A failed assassination, Hitler survived
On 20 July 1944, Claus Schenk Graf von Stauffenberg assassinated Hitler to put an end to national socialist tyranny. The effort failed and Stauffenberg and any of his co-conspirators were executed that same night.
Many opposition activists active in the attempted assassination of 20 July 1944 were subsequently executed in Berlin-Plötzensee prison. A full of 2,800 people were beheaded or hanged there from 1933 to 1945.
"Great Courage"
During Sunday's celebrations, Berlin's mayor Kai Wegner drew attention to the large courage of members of the resistance. As he said, those who resisted in those days put themselves and their families in mortal danger. "They were threatened with civilian rights deprivation, concentration camps, collective work towards household and death," he said.
German Minister of State for Culture Wolfram Weimer besides pointed out the destiny of the relatives of the bombers. – Their families besides showed courage and frequently paid a advanced price for it – he said. Relatives who hid letters among the mountain records. Wives who persisted in prison. Mothers who have endured interrogations are always afraid of what will happen to their children.

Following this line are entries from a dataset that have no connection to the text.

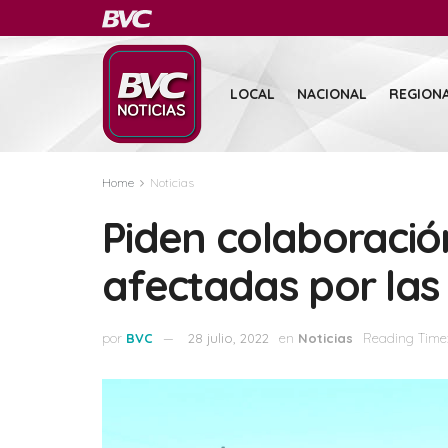
LOCAL
NACIONAL
REGION
Home
Noticias
Piden colaboració
afectadas por las 
por
BVC
28 julio, 2022
en
Noticias
Reading Time: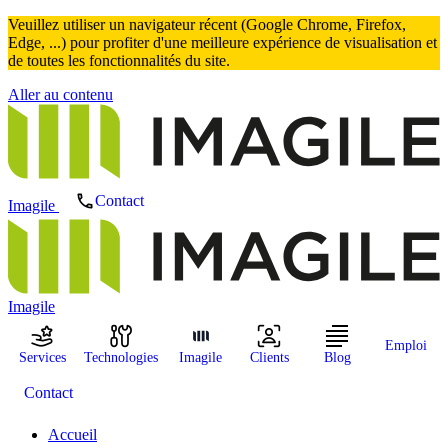
Veuillez utiliser un navigateur récent (Google Chrome, Firefox,
Edge, ...) pour profiter d'une meilleure expérience de visualisation et
de toutes les fonctionnalités du site.
Aller au contenu
Contact
Imagile
Imagile
Emploi
Services
Technologies
Imagile
Clients
Blog
Contact
Accueil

During this year's celebration, the speech was given by actor Matthias Brandt, boy of erstwhile German Chancellor Willy Brandt. He recalled his father, who had to go to exile in 1933 to avoid persecution by national socialists. Brandt besides described a hard period after the war, in which his father and many members of the opposition against the Nazis were referred to as “the traitors of the homeland” and warned against the return of marginalization and racism in society. “We must not be silent,” he said.